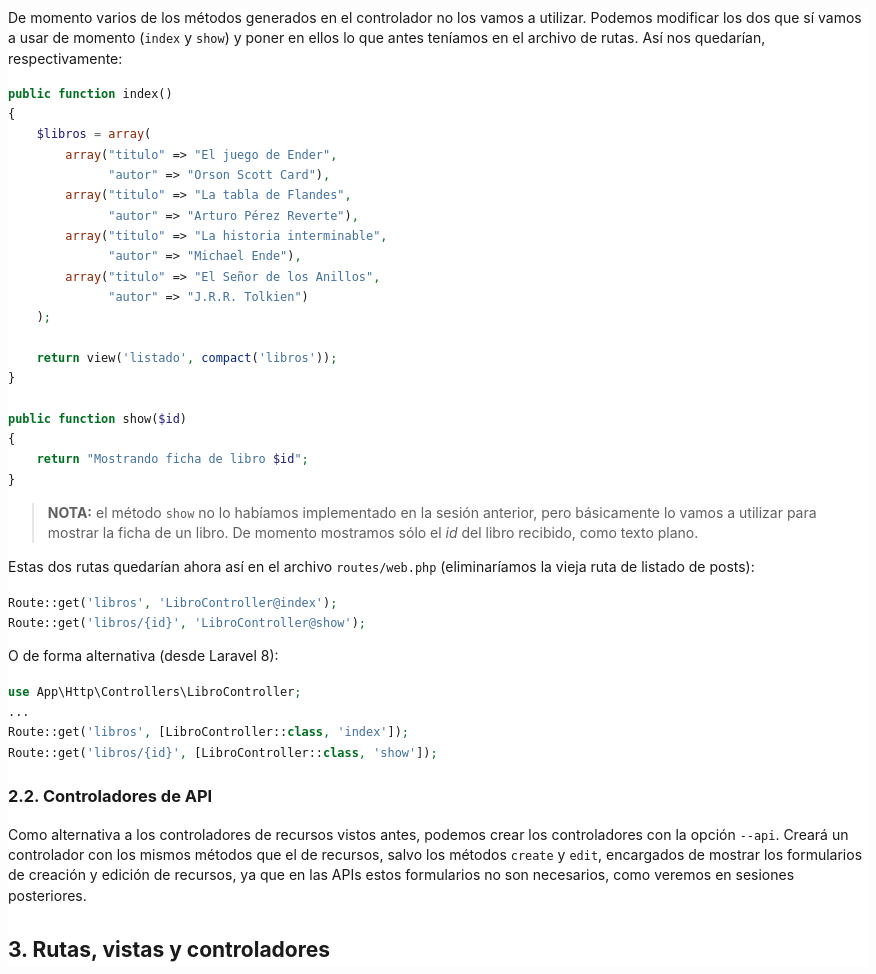 De momento varios de los métodos generados en el controlador no los vamos a utilizar. Podemos modificar los dos que sí vamos a usar de momento (`index` y `show`) y poner en ellos lo que antes teníamos en el archivo de rutas. Así nos quedarían, respectivamente:

```php
public function index() 
{
    $libros = array(
        array("titulo" => "El juego de Ender", 
              "autor" => "Orson Scott Card"),
        array("titulo" => "La tabla de Flandes", 
              "autor" => "Arturo Pérez Reverte"),
        array("titulo" => "La historia interminable", 
              "autor" => "Michael Ende"),
        array("titulo" => "El Señor de los Anillos", 
              "autor" => "J.R.R. Tolkien")
    );

    return view('listado', compact('libros'));
}

public function show($id)
{
    return "Mostrando ficha de libro $id";
}
```

> **NOTA:** el método `show` no lo habíamos implementado en la sesión anterior, pero básicamente lo vamos a utilizar para mostrar la ficha de un libro. De momento mostramos sólo el *id* del libro recibido, como texto plano.

Estas dos rutas quedarían ahora así en el archivo `routes/web.php` (eliminaríamos la vieja ruta de listado de posts):

```php
Route::get('libros', 'LibroController@index');
Route::get('libros/{id}', 'LibroController@show');
```

O de forma alternativa (desde Laravel 8):

```php
use App\Http\Controllers\LibroController;
...
Route::get('libros', [LibroController::class, 'index']);
Route::get('libros/{id}', [LibroController::class, 'show']);
```

### 2.2. Controladores de API

Como alternativa a los controladores de recursos vistos antes, podemos crear los controladores con la opción `--api`. Creará un controlador con los mismos métodos que el de recursos, salvo los métodos `create` y `edit`, encargados de mostrar los formularios de creación y edición de recursos, ya que en las APIs estos formularios no son necesarios, como veremos en sesiones posteriores.

## 3. Rutas, vistas y controladores
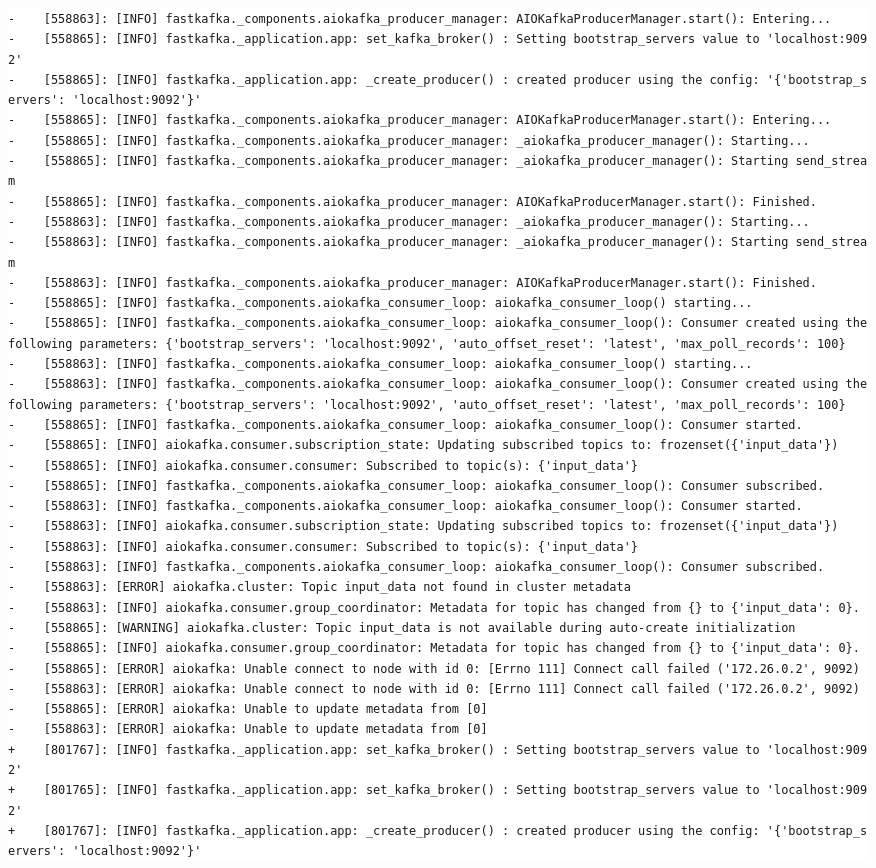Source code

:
  ```
-    [558863]: [INFO] fastkafka._components.aiokafka_producer_manager: AIOKafkaProducerManager.start(): Entering...
-    [558865]: [INFO] fastkafka._application.app: set_kafka_broker() : Setting bootstrap_servers value to 'localhost:9092'
-    [558865]: [INFO] fastkafka._application.app: _create_producer() : created producer using the config: '{'bootstrap_servers': 'localhost:9092'}'
-    [558865]: [INFO] fastkafka._components.aiokafka_producer_manager: AIOKafkaProducerManager.start(): Entering...
-    [558865]: [INFO] fastkafka._components.aiokafka_producer_manager: _aiokafka_producer_manager(): Starting...
-    [558865]: [INFO] fastkafka._components.aiokafka_producer_manager: _aiokafka_producer_manager(): Starting send_stream
-    [558865]: [INFO] fastkafka._components.aiokafka_producer_manager: AIOKafkaProducerManager.start(): Finished.
-    [558863]: [INFO] fastkafka._components.aiokafka_producer_manager: _aiokafka_producer_manager(): Starting...
-    [558863]: [INFO] fastkafka._components.aiokafka_producer_manager: _aiokafka_producer_manager(): Starting send_stream
-    [558863]: [INFO] fastkafka._components.aiokafka_producer_manager: AIOKafkaProducerManager.start(): Finished.
-    [558865]: [INFO] fastkafka._components.aiokafka_consumer_loop: aiokafka_consumer_loop() starting...
-    [558865]: [INFO] fastkafka._components.aiokafka_consumer_loop: aiokafka_consumer_loop(): Consumer created using the following parameters: {'bootstrap_servers': 'localhost:9092', 'auto_offset_reset': 'latest', 'max_poll_records': 100}
-    [558863]: [INFO] fastkafka._components.aiokafka_consumer_loop: aiokafka_consumer_loop() starting...
-    [558863]: [INFO] fastkafka._components.aiokafka_consumer_loop: aiokafka_consumer_loop(): Consumer created using the following parameters: {'bootstrap_servers': 'localhost:9092', 'auto_offset_reset': 'latest', 'max_poll_records': 100}
-    [558865]: [INFO] fastkafka._components.aiokafka_consumer_loop: aiokafka_consumer_loop(): Consumer started.
-    [558865]: [INFO] aiokafka.consumer.subscription_state: Updating subscribed topics to: frozenset({'input_data'})
-    [558865]: [INFO] aiokafka.consumer.consumer: Subscribed to topic(s): {'input_data'}
-    [558865]: [INFO] fastkafka._components.aiokafka_consumer_loop: aiokafka_consumer_loop(): Consumer subscribed.
-    [558863]: [INFO] fastkafka._components.aiokafka_consumer_loop: aiokafka_consumer_loop(): Consumer started.
-    [558863]: [INFO] aiokafka.consumer.subscription_state: Updating subscribed topics to: frozenset({'input_data'})
-    [558863]: [INFO] aiokafka.consumer.consumer: Subscribed to topic(s): {'input_data'}
-    [558863]: [INFO] fastkafka._components.aiokafka_consumer_loop: aiokafka_consumer_loop(): Consumer subscribed.
-    [558863]: [ERROR] aiokafka.cluster: Topic input_data not found in cluster metadata
-    [558863]: [INFO] aiokafka.consumer.group_coordinator: Metadata for topic has changed from {} to {'input_data': 0}. 
-    [558865]: [WARNING] aiokafka.cluster: Topic input_data is not available during auto-create initialization
-    [558865]: [INFO] aiokafka.consumer.group_coordinator: Metadata for topic has changed from {} to {'input_data': 0}. 
-    [558865]: [ERROR] aiokafka: Unable connect to node with id 0: [Errno 111] Connect call failed ('172.26.0.2', 9092)
-    [558863]: [ERROR] aiokafka: Unable connect to node with id 0: [Errno 111] Connect call failed ('172.26.0.2', 9092)
-    [558865]: [ERROR] aiokafka: Unable to update metadata from [0]
-    [558863]: [ERROR] aiokafka: Unable to update metadata from [0]
+    [801767]: [INFO] fastkafka._application.app: set_kafka_broker() : Setting bootstrap_servers value to 'localhost:9092'
+    [801765]: [INFO] fastkafka._application.app: set_kafka_broker() : Setting bootstrap_servers value to 'localhost:9092'
+    [801767]: [INFO] fastkafka._application.app: _create_producer() : created producer using the config: '{'bootstrap_servers': 'localhost:9092'}'
 ```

*EXERCISE GOAL*: Please write out all the data word for word, but keep every picture out.

*SOLUTION TO THIS PROBLEM*:
 De momento varios de los métodos generados en el controlador no los vamos a utilizar. Podemos modificar los dos que sí vamos a usar de momento (`index` y `show`) y poner en ellos lo que antes teníamos en el archivo de rutas. Así nos quedarían, respectivamente:

```php
public function index() 
{
    $libros = array(
        array("titulo" => "El juego de Ender", 
              "autor" => "Orson Scott Card"),
        array("titulo" => "La tabla de Flandes", 
              "autor" => "Arturo Pérez Reverte"),
        array("titulo" => "La historia interminable", 
              "autor" => "Michael Ende"),
        array("titulo" => "El Señor de los Anillos", 
              "autor" => "J.R.R. Tolkien")
    );

    return view('listado', compact('libros'));
}

public function show($id)
{
    return "Mostrando ficha de libro $id";
}
```

> **NOTA:** el método `show` no lo habíamos implementado en la sesión anterior, pero básicamente lo vamos a utilizar para mostrar la ficha de un libro. De momento mostramos sólo el *id* del libro recibido, como texto plano.

Estas dos rutas quedarían ahora así en el archivo `routes/web.php` (eliminaríamos la vieja ruta de listado de posts):

```php
Route::get('libros', 'LibroController@index');
Route::get('libros/{id}', 'LibroController@show');
```

O de forma alternativa (desde Laravel 8):

```php
use App\Http\Controllers\LibroController;
...
Route::get('libros', [LibroController::class, 'index']);
Route::get('libros/{id}', [LibroController::class, 'show']);
```

### 2.2. Controladores de API

Como alternativa a los controladores de recursos vistos antes, podemos crear los controladores con la opción `--api`. Creará un controlador con los mismos métodos que el de recursos, salvo los métodos `create` y `edit`, encargados de mostrar los formularios de creación y edición de recursos, ya que en las APIs estos formularios no son necesarios, como veremos en sesiones posteriores.

## 3. Rutas, vistas y controladores
Source code

:
  ```
-    [558863]: [INFO] fastkafka._components.aiokafka_producer_manager: AIOKafkaProducerManager.start(): Entering...
-    [558865]: [INFO] fastkafka._application.app: set_kafka_broker() : Setting bootstrap_servers value to 'localhost:9092'
-    [558865]: [INFO] fastkafka._application.app: _create_producer() : created producer using the config: '{'bootstrap_servers': 'localhost:9092'}'
-    [558865]: [INFO] fastkafka._components.aiokafka_producer_manager: AIOKafkaProducerManager.start(): Entering...
-    [558865]: [INFO] fastkafka._components.aiokafka_producer_manager: _aiokafka_producer_manager(): Starting...
-    [558865]: [INFO] fastkafka._components.aiokafka_producer_manager: _aiokafka_producer_manager(): Starting send_stream
-    [558865]: [INFO] fastkafka._components.aiokafka_producer_manager: AIOKafkaProducerManager.start(): Finished.
-    [558863]: [INFO] fastkafka._components.aiokafka_producer_manager: _aiokafka_producer_manager(): Starting...
-    [558863]: [INFO] fastkafka._components.aiokafka_producer_manager: _aiokafka_producer_manager(): Starting send_stream
-    [558863]: [INFO] fastkafka._components.aiokafka_producer_manager: AIOKafkaProducerManager.start(): Finished.
-    [558865]: [INFO] fastkafka._components.aiokafka_consumer_loop: aiokafka_consumer_loop() starting...
-    [558865]: [INFO] fastkafka._components.aiokafka_consumer_loop: aiokafka_consumer_loop(): Consumer created using the following parameters: {'bootstrap_servers': 'localhost:9092', 'auto_offset_reset': 'latest', 'max_poll_records': 100}
-    [558863]: [INFO] fastkafka._components.aiokafka_consumer_loop: aiokafka_consumer_loop() starting...
-    [558863]: [INFO] fastkafka._components.aiokafka_consumer_loop: aiokafka_consumer_loop(): Consumer created using the following parameters: {'bootstrap_servers': 'localhost:9092', 'auto_offset_reset': 'latest', 'max_poll_records': 100}
-    [558865]: [INFO] fastkafka._components.aiokafka_consumer_loop: aiokafka_consumer_loop(): Consumer started.
-    [558865]: [INFO] aiokafka.consumer.subscription_state: Updating subscribed topics to: frozenset({'input_data'})
-    [558865]: [INFO] aiokafka.consumer.consumer: Subscribed to topic(s): {'input_data'}
-    [558865]: [INFO] fastkafka._components.aiokafka_consumer_loop: aiokafka_consumer_loop(): Consumer subscribed.
-    [558863]: [INFO] fastkafka._components.aiokafka_consumer_loop: aiokafka_consumer_loop(): Consumer started.
-    [558863]: [INFO] aiokafka.consumer.subscription_state: Updating subscribed topics to: frozenset({'input_data'})
-    [558863]: [INFO] aiokafka.consumer.consumer: Subscribed to topic(s): {'input_data'}
-    [558863]: [INFO] fastkafka._components.aiokafka_consumer_loop: aiokafka_consumer_loop(): Consumer subscribed.
-    [558863]: [ERROR] aiokafka.cluster: Topic input_data not found in cluster metadata
-    [558863]: [INFO] aiokafka.consumer.group_coordinator: Metadata for topic has changed from {} to {'input_data': 0}. 
-    [558865]: [WARNING] aiokafka.cluster: Topic input_data is not available during auto-create initialization
-    [558865]: [INFO] aiokafka.consumer.group_coordinator: Metadata for topic has changed from {} to {'input_data': 0}. 
-    [558865]: [ERROR] aiokafka: Unable connect to node with id 0: [Errno 111] Connect call failed ('172.26.0.2', 9092)
-    [558863]: [ERROR] aiokafka: Unable connect to node with id 0: [Errno 111] Connect call failed ('172.26.0.2', 9092)
-    [558865]: [ERROR] aiokafka: Unable to update metadata from [0]
-    [558863]: [ERROR] aiokafka: Unable to update metadata from [0]
+    [801767]: [INFO] fastkafka._application.app: set_kafka_broker() : Setting bootstrap_servers value to 'localhost:9092'
+    [801765]: [INFO] fastkafka._application.app: set_kafka_broker() : Setting bootstrap_servers value to 'localhost:9092'
+    [801767]: [INFO] fastkafka._application.app: _create_producer() : created producer using the config: '{'bootstrap_servers': 'localhost:9092'}'
 ```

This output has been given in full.